Youku-mPLUG:一個包含1000萬條中文視頻語言數據的大規模數據集,用於預訓練和基準測試。
Youku-mPLUG: A 10 Million Large-scale Chinese Video-Language Dataset for Pre-training and Benchmarks
June 7, 2023
作者: Haiyang Xu, Qinghao Ye, Xuan Wu, Ming Yan, Yuan Miao, Jiabo Ye, Guohai Xu, Anwen Hu, Yaya Shi, Guangwei Xu, Chenliang Li, Qi Qian, Maofei Que, Ji Zhang, Xiao Zeng, Fei Huang
cs.AI
摘要
為促進視覺語言預訓練(VLP)和多模態大型語言模型(LLM)在中文社群中的發展,我們首次釋出最大的公開中文高質量視頻語言數據集,名為Youku-mPLUG,該數據集從知名的中文視頻分享網站Youku收集而來,具備嚴格的安全、多樣性和質量標準。Youku-mPLUG 包含從 4 億個原始視頻中篩選出的 1 千萬個中文視頻文本對,涵蓋 45 個不同類別的廣泛視頻,用於大規模預訓練。此外,為了促進對視頻語言模型的全面評估,我們精心構建了最大的人工標註中文基準數據集,涵蓋跨模態檢索、視頻字幕生成和視頻分類等三個熱門視頻語言任務。Youku-mPLUG 能夠讓研究人員進行更深入的多模態研究,並在未來開發更好的應用。此外,我們釋出了 ALPRO 和 mPLUG-2 兩款熱門視頻語言預訓練模型,以及我們提出的在Youku-mPLUG上預訓練的模塊化僅解碼器模型 mPLUG-video。實驗表明,在Youku-mPLUG上預訓練的模型在視頻分類方面取得了高達 23.1% 的改進。此外,mPLUG-video 在這些基準數據集上實現了新的最先進結果,視頻分類準確率達到 80.5%,視頻字幕生成的 CIDEr 分數達到 68.9%。最後,我們基於凍結的 Bloomz 將 mPLUG-video 擴展為僅具有 1.7% 可訓練參數的中文多模態LLM,展示出令人印象深刻的指導和視頻理解能力。零-shot 指導理解實驗表明,使用Youku-mPLUG進行預訓練可以增強對整體和詳細視覺語義、識別場景文本以及利用開放領域知識的能力。
English
To promote the development of Vision-Language Pre-training (VLP) and
multimodal Large Language Model (LLM) in the Chinese community, we firstly
release the largest public Chinese high-quality video-language dataset named
Youku-mPLUG, which is collected from Youku, a well-known Chinese video-sharing
website, with strict criteria of safety, diversity, and quality. Youku-mPLUG
contains 10 million Chinese video-text pairs filtered from 400 million raw
videos across a wide range of 45 diverse categories for large-scale
pre-training. In addition, to facilitate a comprehensive evaluation of
video-language models, we carefully build the largest human-annotated Chinese
benchmarks covering three popular video-language tasks of cross-modal
retrieval, video captioning, and video category classification. Youku-mPLUG can
enable researchers to conduct more in-depth multimodal research and develop
better applications in the future. Furthermore, we release popular
video-language pre-training models, ALPRO and mPLUG-2, and our proposed
modularized decoder-only model mPLUG-video pre-trained on Youku-mPLUG.

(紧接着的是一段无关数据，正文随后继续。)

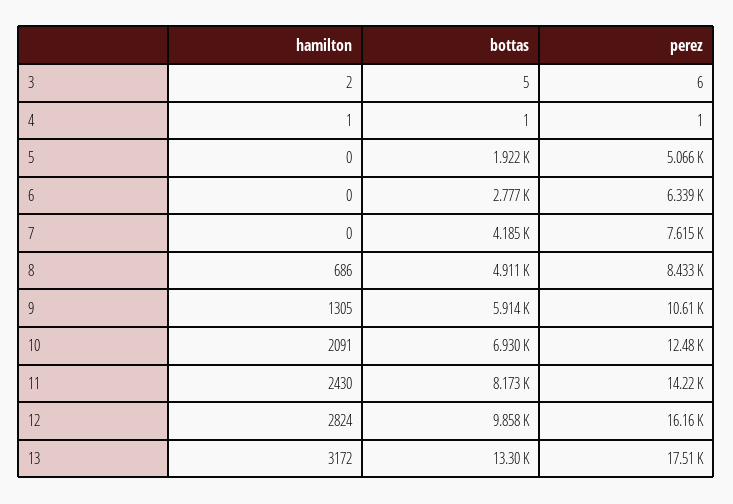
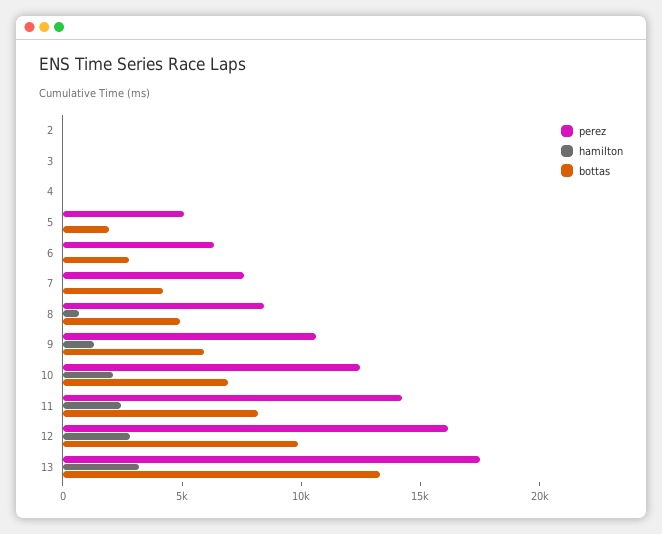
  {
    "hamilton": {
      "3": 2,
      "4": 1,
      "5": 0,
      "6": 0,
      "7": 0,
      "8": 686,
      "9": 1305,
      "10": 2091,
      "11": 2430,
      "12": 2824,
-     "13": 3172
+     "13": 3172,
+     "2": 0
    },
    "bottas": {
      "3": 5,
      "4": 1,
      "5": 1922,
      "6": 2777,
      "7": 4185,
      "8": 4911,
      "9": 5914,
      "10": 6930,
      "11": 8173,
      "12": 9858,
-     "13": 13300
+     "13": 13300,
+     "2": 0
    },
    "perez": {
      "3": 6,
      "4": 1,
      "5": 5066,
      "6": 6339,
      "7": 7615,
      "8": 8433,
      "9": 10610,
      "10": 12480,
      "11": 14220,
      "12": 16160,
-     "13": 17510
+     "13": 17510,
+     "2": 0
    }
  }

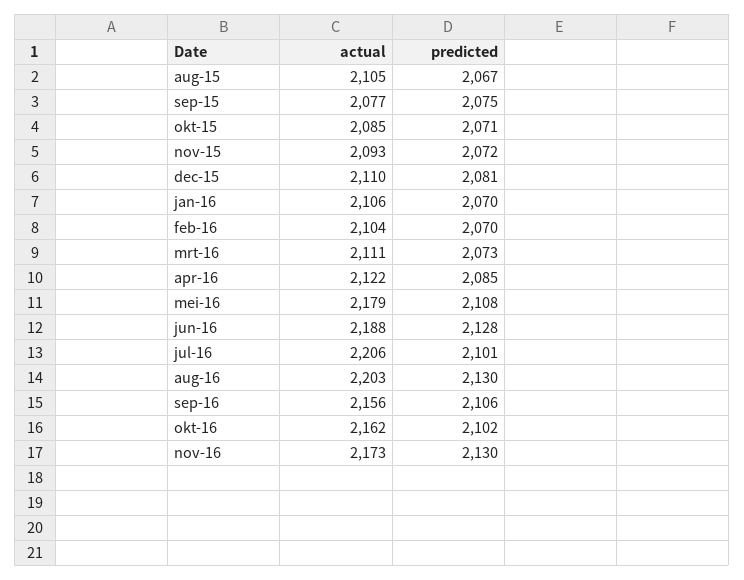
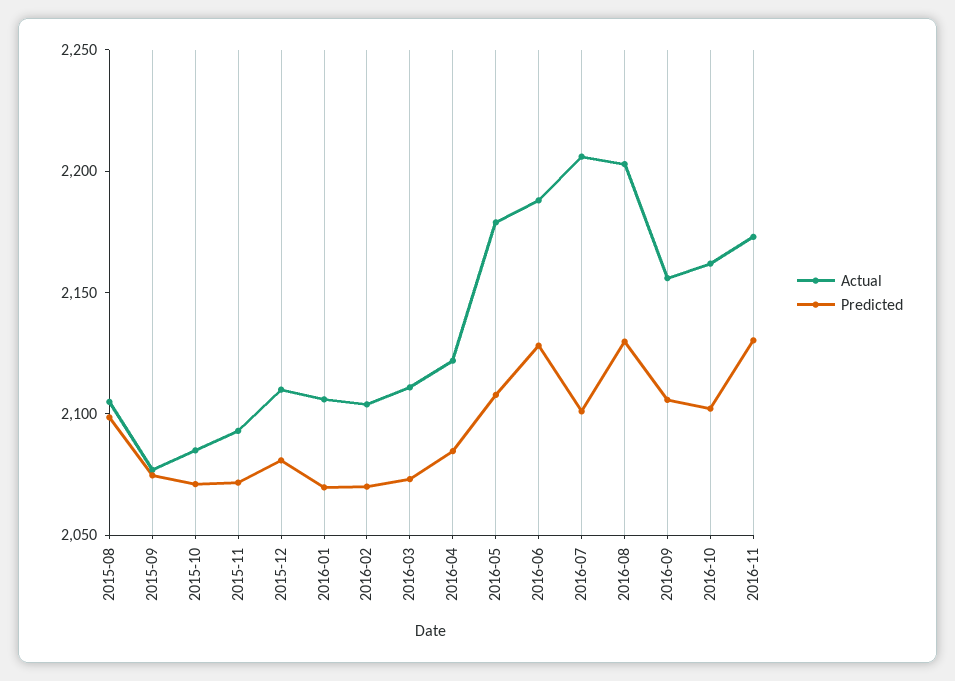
  {
    "actual": {
      "aug-15": 2105,
      "sep-15": 2077,
      "okt-15": 2085,
      "nov-15": 2093,
      "dec-15": 2110,
      "jan-16": 2106,
      "feb-16": 2104,
      "mrt-16": 2111,
      "apr-16": 2122,
      "mei-16": 2179,
      "jun-16": 2188,
      "jul-16": 2206,
      "aug-16": 2203,
      "sep-16": 2156,
      "okt-16": 2162,
      "nov-16": 2173
    },
    "predicted": {
-     "aug-15": 2067,
+     "aug-15": 2100,
      "sep-15": 2075,
      "okt-15": 2071,
      "nov-15": 2072,
      "dec-15": 2081,
      "jan-16": 2070,
      "feb-16": 2070,
      "mrt-16": 2073,
      "apr-16": 2085,
      "mei-16": 2108,
      "jun-16": 2128,
      "jul-16": 2101,
      "aug-16": 2130,
      "sep-16": 2106,
      "okt-16": 2102,
      "nov-16": 2130
    }
  }

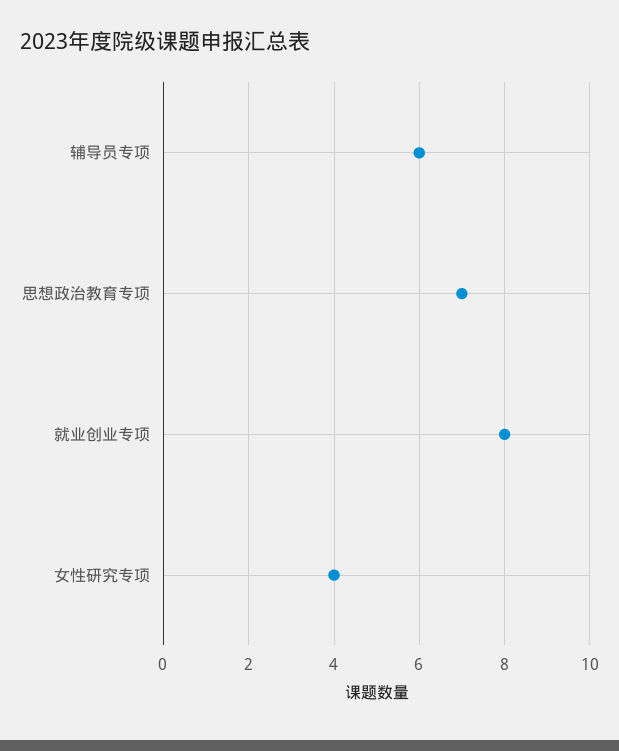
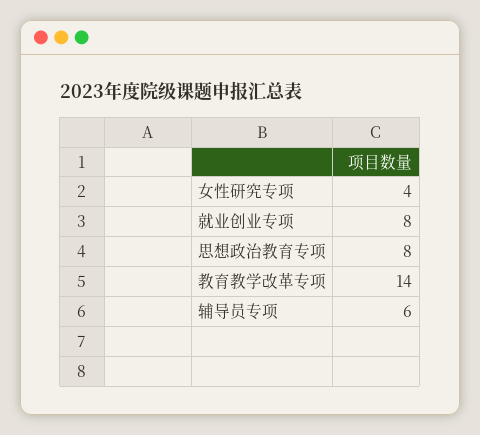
  {
    "辅导员专项": 6,
-   "思想政治教育专项": 7,
+   "思想政治教育专项": 8,
    "就业创业专项": 8,
-   "女性研究专项": 4
+   "女性研究专项": 4,
+   "教育教学改革专项": 14
  }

Experiments show that models pre-trained on Youku-mPLUG gain up to 23.1%
improvement in video category classification. Besides, mPLUG-video achieves a
new state-of-the-art result on these benchmarks with 80.5% top-1 accuracy in
video category classification and 68.9 CIDEr score in video captioning,
respectively. Finally, we scale up mPLUG-video based on the frozen Bloomz with
only 1.7% trainable parameters as Chinese multimodal LLM, and demonstrate
impressive instruction and video understanding ability. The zero-shot
instruction understanding experiment indicates that pretraining with
Youku-mPLUG can enhance the ability to comprehend overall and detailed visual
semantics, recognize scene text, and leverage open-domain knowledge.